Initially I was using time slice buckets then fit with the by clause. This produced a range for each minute (I think), so the range kept changing.
| eval date_minutebin=strftime(_time, "%M")
| eval date_hour=strftime(_time, "%H")
| eval date_wday=strftime(_time, "%A")
| fit DensityFunction 1/1/g1 by "date_minutebin,date_hour,date_wday" into df_model threshold=0.05 dist=norm
For this specific case it was probably not needed, since I needed to look for outliers when the overall bandwidth was reduced (ie. high/low range for the whole data set). Hopefully this makes sense.
As per your example if I kept it simple without the by clause, I get the desired result.

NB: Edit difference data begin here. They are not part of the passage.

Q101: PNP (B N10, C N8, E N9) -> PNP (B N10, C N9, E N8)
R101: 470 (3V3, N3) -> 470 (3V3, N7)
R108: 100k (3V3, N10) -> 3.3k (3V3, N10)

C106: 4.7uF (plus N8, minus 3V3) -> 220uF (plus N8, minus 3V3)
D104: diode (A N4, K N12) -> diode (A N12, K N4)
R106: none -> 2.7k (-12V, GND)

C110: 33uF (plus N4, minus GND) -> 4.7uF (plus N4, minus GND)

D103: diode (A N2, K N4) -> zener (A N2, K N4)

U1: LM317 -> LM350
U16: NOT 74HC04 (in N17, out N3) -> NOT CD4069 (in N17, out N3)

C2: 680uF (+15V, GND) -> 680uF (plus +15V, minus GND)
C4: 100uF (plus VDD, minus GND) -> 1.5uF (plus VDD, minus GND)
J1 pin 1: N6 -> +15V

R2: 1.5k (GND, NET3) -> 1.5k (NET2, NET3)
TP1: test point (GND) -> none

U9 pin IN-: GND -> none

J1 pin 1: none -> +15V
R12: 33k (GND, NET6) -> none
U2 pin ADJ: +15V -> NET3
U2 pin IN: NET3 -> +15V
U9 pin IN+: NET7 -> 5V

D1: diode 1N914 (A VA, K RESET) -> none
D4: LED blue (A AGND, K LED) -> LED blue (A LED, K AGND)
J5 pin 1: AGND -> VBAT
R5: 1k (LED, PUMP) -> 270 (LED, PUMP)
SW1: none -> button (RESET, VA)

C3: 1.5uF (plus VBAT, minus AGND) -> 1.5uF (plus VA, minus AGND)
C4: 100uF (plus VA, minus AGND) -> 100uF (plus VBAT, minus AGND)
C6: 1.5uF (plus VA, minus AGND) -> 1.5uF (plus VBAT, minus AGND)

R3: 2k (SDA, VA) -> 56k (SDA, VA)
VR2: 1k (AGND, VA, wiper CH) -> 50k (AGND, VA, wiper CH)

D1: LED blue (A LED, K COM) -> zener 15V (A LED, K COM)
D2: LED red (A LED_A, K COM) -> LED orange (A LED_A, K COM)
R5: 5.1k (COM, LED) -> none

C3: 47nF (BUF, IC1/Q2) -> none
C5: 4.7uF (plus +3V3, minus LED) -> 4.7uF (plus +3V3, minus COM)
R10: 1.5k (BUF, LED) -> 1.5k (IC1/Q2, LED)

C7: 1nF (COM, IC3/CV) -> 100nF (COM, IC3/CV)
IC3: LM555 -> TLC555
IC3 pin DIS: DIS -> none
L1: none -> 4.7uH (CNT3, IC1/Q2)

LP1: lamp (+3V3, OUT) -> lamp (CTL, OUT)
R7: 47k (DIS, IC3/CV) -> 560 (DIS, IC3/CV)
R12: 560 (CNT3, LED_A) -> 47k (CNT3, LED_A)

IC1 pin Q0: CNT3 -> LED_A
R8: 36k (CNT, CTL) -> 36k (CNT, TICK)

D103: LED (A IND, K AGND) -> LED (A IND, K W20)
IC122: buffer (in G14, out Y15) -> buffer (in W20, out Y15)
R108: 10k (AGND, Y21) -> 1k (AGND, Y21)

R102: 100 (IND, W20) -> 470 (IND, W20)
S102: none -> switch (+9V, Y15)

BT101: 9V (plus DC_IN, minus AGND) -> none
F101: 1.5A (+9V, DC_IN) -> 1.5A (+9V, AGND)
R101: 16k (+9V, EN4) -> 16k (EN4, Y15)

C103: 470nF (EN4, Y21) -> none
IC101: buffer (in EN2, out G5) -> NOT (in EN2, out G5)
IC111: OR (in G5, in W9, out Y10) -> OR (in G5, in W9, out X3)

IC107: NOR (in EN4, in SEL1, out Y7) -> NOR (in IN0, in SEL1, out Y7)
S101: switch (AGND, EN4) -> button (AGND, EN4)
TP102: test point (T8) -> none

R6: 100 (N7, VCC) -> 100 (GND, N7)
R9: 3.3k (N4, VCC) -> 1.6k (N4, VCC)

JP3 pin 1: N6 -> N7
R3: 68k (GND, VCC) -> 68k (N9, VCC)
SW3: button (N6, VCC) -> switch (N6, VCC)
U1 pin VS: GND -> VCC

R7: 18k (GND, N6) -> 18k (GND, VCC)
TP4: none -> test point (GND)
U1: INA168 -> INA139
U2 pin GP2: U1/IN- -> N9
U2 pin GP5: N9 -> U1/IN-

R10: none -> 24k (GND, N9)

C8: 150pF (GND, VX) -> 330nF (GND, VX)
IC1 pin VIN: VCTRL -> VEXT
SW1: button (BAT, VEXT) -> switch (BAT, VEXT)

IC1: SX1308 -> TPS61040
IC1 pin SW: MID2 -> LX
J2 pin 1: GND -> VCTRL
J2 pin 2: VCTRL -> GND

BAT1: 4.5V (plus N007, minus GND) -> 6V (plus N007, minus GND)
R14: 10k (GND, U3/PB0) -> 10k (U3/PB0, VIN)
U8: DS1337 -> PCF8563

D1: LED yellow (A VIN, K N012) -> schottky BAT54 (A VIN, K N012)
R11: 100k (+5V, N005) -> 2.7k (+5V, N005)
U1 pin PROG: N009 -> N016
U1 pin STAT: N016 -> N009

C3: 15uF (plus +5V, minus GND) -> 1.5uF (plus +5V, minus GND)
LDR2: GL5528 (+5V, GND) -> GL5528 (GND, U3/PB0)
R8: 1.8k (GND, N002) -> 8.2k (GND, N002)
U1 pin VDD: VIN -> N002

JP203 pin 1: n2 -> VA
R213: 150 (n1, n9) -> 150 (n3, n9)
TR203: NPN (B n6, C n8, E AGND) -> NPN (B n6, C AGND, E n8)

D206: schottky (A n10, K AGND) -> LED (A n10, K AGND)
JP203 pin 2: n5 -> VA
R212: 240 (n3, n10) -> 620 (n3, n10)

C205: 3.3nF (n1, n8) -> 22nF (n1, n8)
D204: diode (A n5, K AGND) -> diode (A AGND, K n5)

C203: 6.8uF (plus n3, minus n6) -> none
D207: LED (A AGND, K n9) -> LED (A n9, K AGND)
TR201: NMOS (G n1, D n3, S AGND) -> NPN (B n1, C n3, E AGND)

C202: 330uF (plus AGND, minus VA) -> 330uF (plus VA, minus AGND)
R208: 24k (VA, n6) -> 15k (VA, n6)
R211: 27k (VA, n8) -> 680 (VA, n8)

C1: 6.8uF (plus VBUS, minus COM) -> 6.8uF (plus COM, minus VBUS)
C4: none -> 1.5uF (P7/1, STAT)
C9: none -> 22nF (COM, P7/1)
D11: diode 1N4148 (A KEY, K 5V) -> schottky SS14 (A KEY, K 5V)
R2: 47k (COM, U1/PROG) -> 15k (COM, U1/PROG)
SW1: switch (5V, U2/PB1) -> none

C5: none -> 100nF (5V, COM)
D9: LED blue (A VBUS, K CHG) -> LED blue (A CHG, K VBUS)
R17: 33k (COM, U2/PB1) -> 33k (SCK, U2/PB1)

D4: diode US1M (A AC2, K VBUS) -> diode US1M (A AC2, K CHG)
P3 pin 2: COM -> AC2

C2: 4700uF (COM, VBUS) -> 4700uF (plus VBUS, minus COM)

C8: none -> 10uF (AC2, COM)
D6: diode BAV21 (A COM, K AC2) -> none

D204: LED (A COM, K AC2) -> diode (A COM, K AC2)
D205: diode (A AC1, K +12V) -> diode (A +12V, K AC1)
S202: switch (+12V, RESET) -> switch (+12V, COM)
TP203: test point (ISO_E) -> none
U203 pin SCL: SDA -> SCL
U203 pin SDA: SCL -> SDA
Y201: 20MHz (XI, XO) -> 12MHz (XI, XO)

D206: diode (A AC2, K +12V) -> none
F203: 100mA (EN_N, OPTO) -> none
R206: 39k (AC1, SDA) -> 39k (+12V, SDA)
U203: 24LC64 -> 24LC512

| fit DensityFunction 1/1/g1 into df_model dist=norm
For completeness - in my other data sets running the same fit parameters, is it possible to set lowerBound/lcl to zero since bandwidth cannot be a negative number?
Thank you for explaining how to create the test data. I found that really neat!
The dist=norm parameter tells the DensityFunction algorithm to use the normal distribution, which has bounds at -Infinity and +Infinity.
I used the default value (dist=auto), and the algorithm selected Gaussian kernel density estimation (dist=gaussian_kde). I also constrained my mean and standard deviation in a way that would decrease the probability of test samples with values less than 0.
In practice, a normal distribution probably isn't the best fit for your data. We're not doing machine learning here so much as we are basic statistical analysis.
To see the shape of your data, the MLTK includes a histogram macro that works with the histogram visualization, but I prefer the chart command and the bar chart visualization. Just note that chart, bin, etc. produces duplicate bins when working with non-integral spans. I work around that bug with sort and dedup:
| gentimes start=04/30/2021:00:00:00 end=05/01/2021:00:00:00 increment=1m
| eval _time=starttime
| fields + _time
| eval x=`norminv("`rand()`*(0.9999999999999999-0.0000000000000001)+0.0000000000000001", 0.25, 0.05)`
| chart count over x span=0.025
| sort - count
| dedup x
| sort x
My sample data is normally distributed as expected.
This is what that data set look like.
Base query
| fit DensityFunction 1/1/g1 show_density=true
| bin 1/1/g1 bins=100
| stats count avg("ProbabilityDensity(1/1/g1)") as pd by 1/1/g1
| makecontinuous 1/1/g1
| sort 1/1/g1
For fit I have reset the value back to auto. dist=auto
For apply I have dropped the - for the lcl value boundary range.
| apply 1/1/g1
| rex field=BoundaryRanges "Infinity:(?<lcl>[^:]+)"
| rex field=BoundaryRanges "(?<ucl>[^:]+):Infinity"
| table _time 1/1/g1 lcl ucl
The chart looks good now.
Thank you for the assistance. It has been really helpful.